I have to confess that as I’m sitting down to write this, I’m tired. Falling asleep at stop lights in the middle of the afternoon tired. And contrary to my big plan at the beginning of this blogging adventure, I don’t have at least two or three finished pieces ready to post at any time. At least not tonight.
My reasons are the same kinds of things we all have: the perfect storm of actual bad winter weather, work, extra visits from the grandbaby, my second ever asthma attack, along with the regular stresses of life.
What I really want to tell you about is a few minutes of a radio show I caught coming home from Celebrate Recovery last week. And oh yes, love. Because this is posting on Valentine’s Day. And they really are related.
Ok. I can see I need to get this a little more organized, so you can at least attempt to jump on this train with me. Last week my regular Celebrate Recovery group was displaced by a special event at the church where it is held. So I decided to go to a different campus for CR, one where I had gone through an eight month Step Study with a terrific group of women who are now my step-sisters for life, who I love deeply and was ecstatic to see again.
A Step Study, as the name implies, is a journey through the twelve steps and eight principles of Celebrate Recovery, all based on the Bible and the words of Jesus. It’s an intense study, a deep look at yourself, done in the company of and with the support and encouragement of others who are also looking deeply at themselves.
It is the most intense experience I have ever had. And I’ve done a lot of Bible studies.
I must confess that I’m kind of spoiled now. I have learned so much about my own character flaws, faults, sins, grudges, unforgiveness, defensiveness, as well as strengths and victories, that I find it necessary to dig deeply into anything I decide to study. But in the world of women’s Bible studies, they are generally not as cathartic as a Step Study.
So I eagerly headed to their CR last Friday. I’d been savoring that night all week. I was pleasantly surprised at the difference in feel between our larger, more formal group (I’d guess at least double the size) and the intimacy of this smaller group. They did the same basic things as every CR program, but more up close and personal, which felt so good to me. There was only one men’s and one women’s open share group, and all my step-sisters that were there were in group with me.
Last week I listed several topics I wanted to write about, Celebrate Recovery being one of them, specifically my own personal recovery journey. And in my mind I was going to start at the beginning.
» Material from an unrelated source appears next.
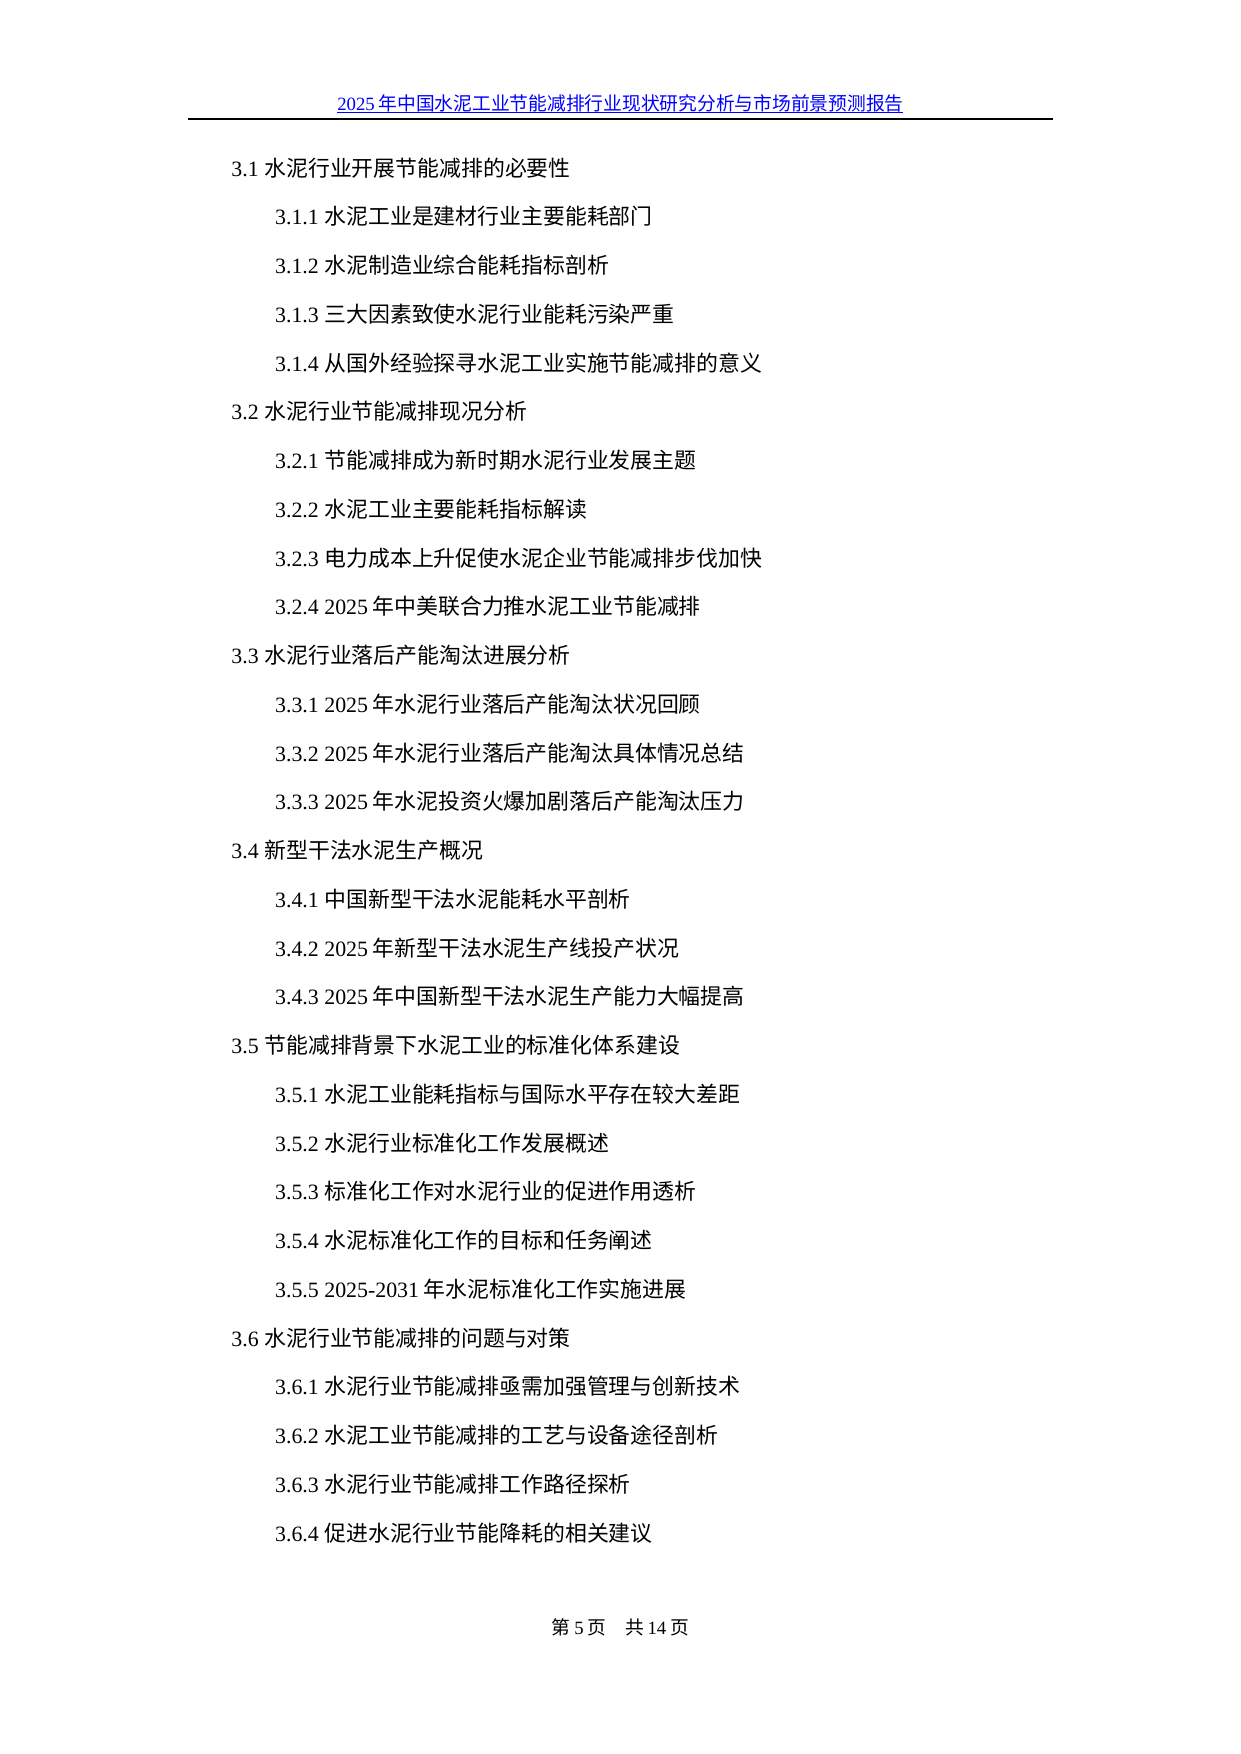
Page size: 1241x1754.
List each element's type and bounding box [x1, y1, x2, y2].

text [187, 150, 1053, 1548]
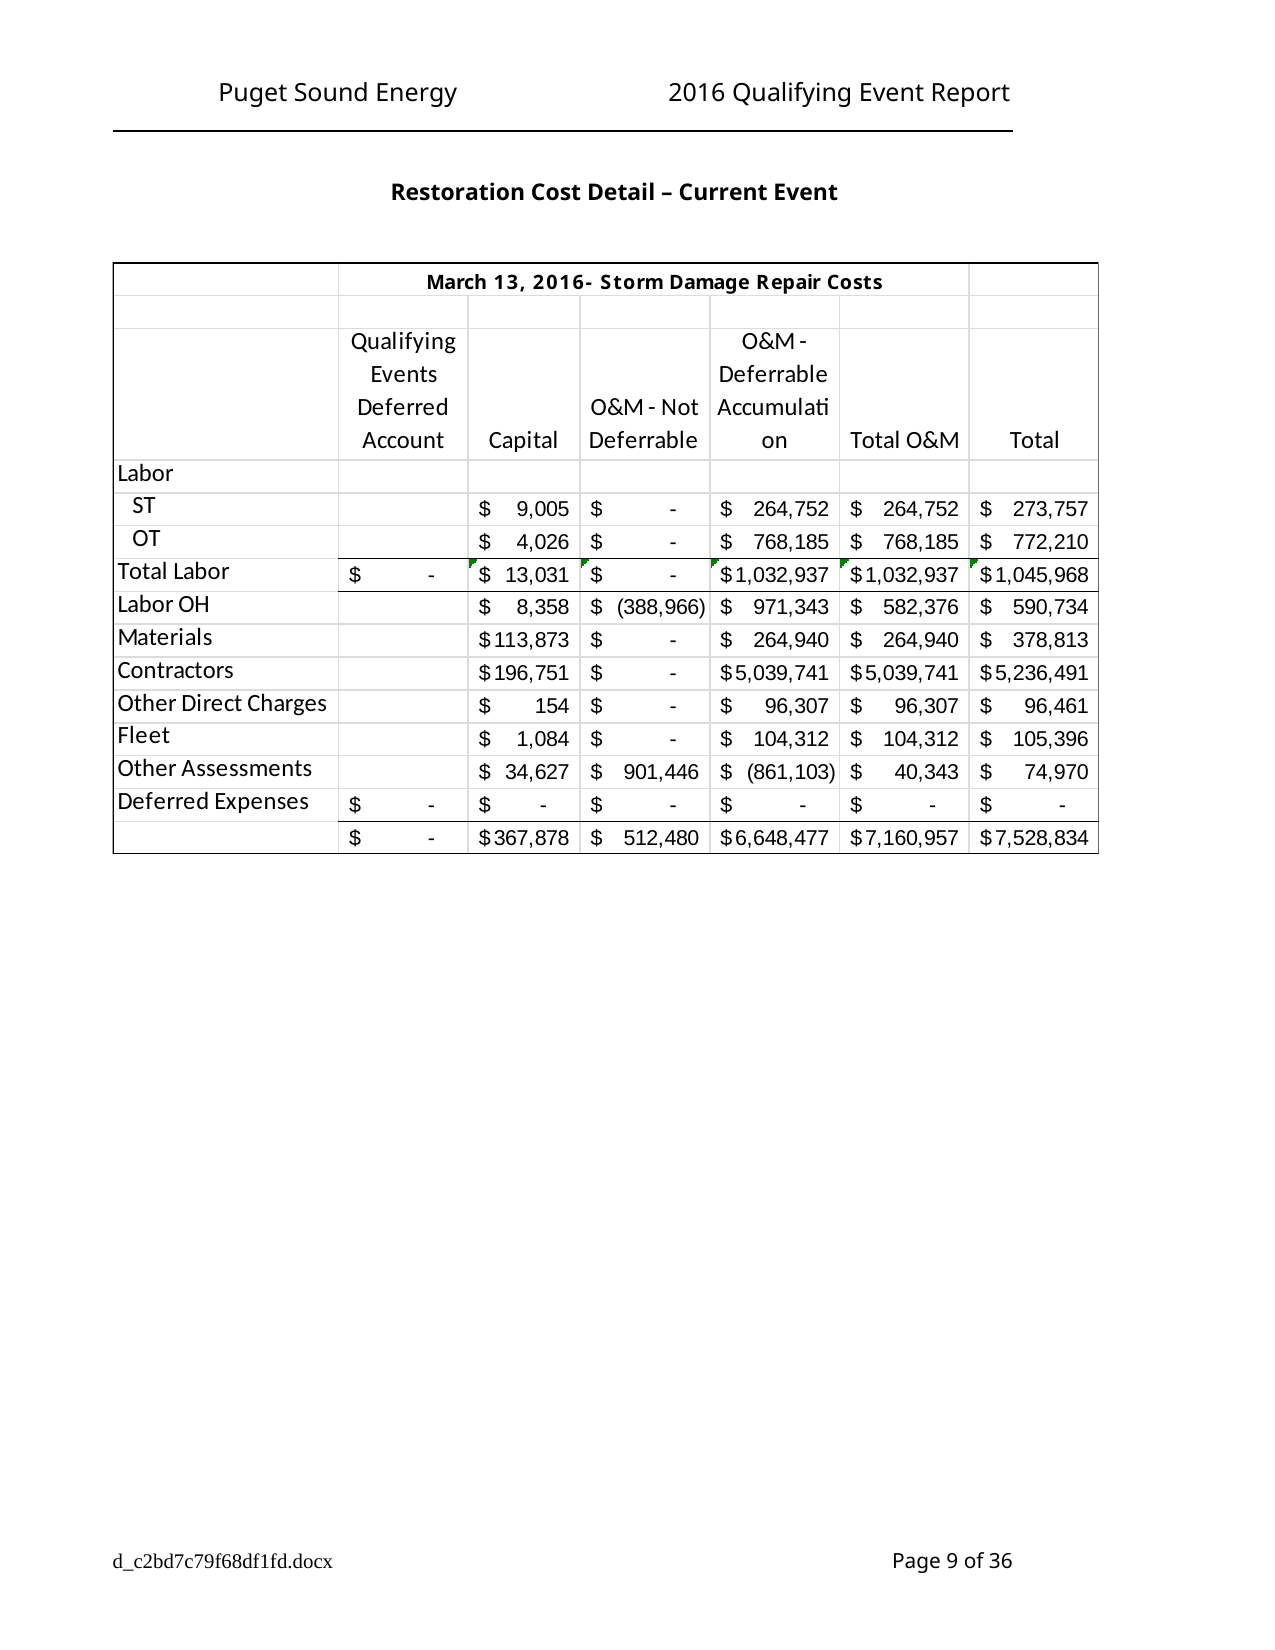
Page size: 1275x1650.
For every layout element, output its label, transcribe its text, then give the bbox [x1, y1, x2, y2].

I planned to map it out, have it go in chronological order. Because I knew I wanted to start talking about it, and it seemed like the logical way to go about it. And yet I hadn’t figured out a good way to start.
Which is where the radio show came in. Chuck Swindoll was playing on my drive home Friday night. It seemed to be an address to a group of graduate students, and I tuned in as he was giving a list of about twenty principles to remember as they headed into their lives. This is the one I’ve been thinking about all week.
Does it flow, or is it forced?
So far everything I’ve written has flowed. It hasn’t all been in the most logical order, the topics have changed in the middle of the stream sometimes, but it has felt effortless and purposeful.
Until this week, when I tried to write my recovery story from the beginning, or searched my mind for a different topic. I’ve sat down several nights and gotten a total of twenty-six words down before hitting a wall.
That would be an example of forced.
There was a little more to his principle. Am I asking God to lead and waiting for his direction, or am I pushing ahead with my own agenda based on what I’d like to see happen? Pastor Swindoll urged his audience to wait for God’s leading instead of jumping ahead of him, because when we do things with God’s timing, it will flow. And when we do it in our own timing, it will feel forced.
So as I sat down tonight, tired, my thoughts refusing to come together in the way I thought they should, I did what I should have done in the beginning. I asked God what I should write about and what I should say. The faces of my step-sisters and brothers from this other group popped into my head. The love and acceptance I felt from them Friday night, that I had felt in the years I’ve known some of them. The hope that was kindled in my heart when I clearly saw what starting a CR at my own church could look like if I had the courage to ask God to show me if and when to launch a new group.
And it quit feeling forced and started to flow.
It really does all circle back to love.
I’ll tell you another time how it all started, but recovery is all infused with love: the people, the program itself, the words of Jesus we speak to each other week after week.
The way God cracks my defenses and lets me pour out my pain and struggles, as well as welcome in healing and restoration. The way listening to other women talk about their journeys, their own struggles, helps me get clarity for myself. The gift of being able to pray over and for these women that are part of my forever family, along with the men who are also my brothers in this journey.
God loves me so much that he isn’t satisfied to let me force my way through life, never dealing with my issues. He offers me help that is real and life-changing, but he doesn’t force it on me. He waits for me to get to the end of my own plans, my own brilliant ideas that only make things harder.
He waits for me to ask. And then the help flows, in ways I didn’t imagine, gently, filled with grace, mercifully exposing me for who I am. And giving me a glimpse of who I can be.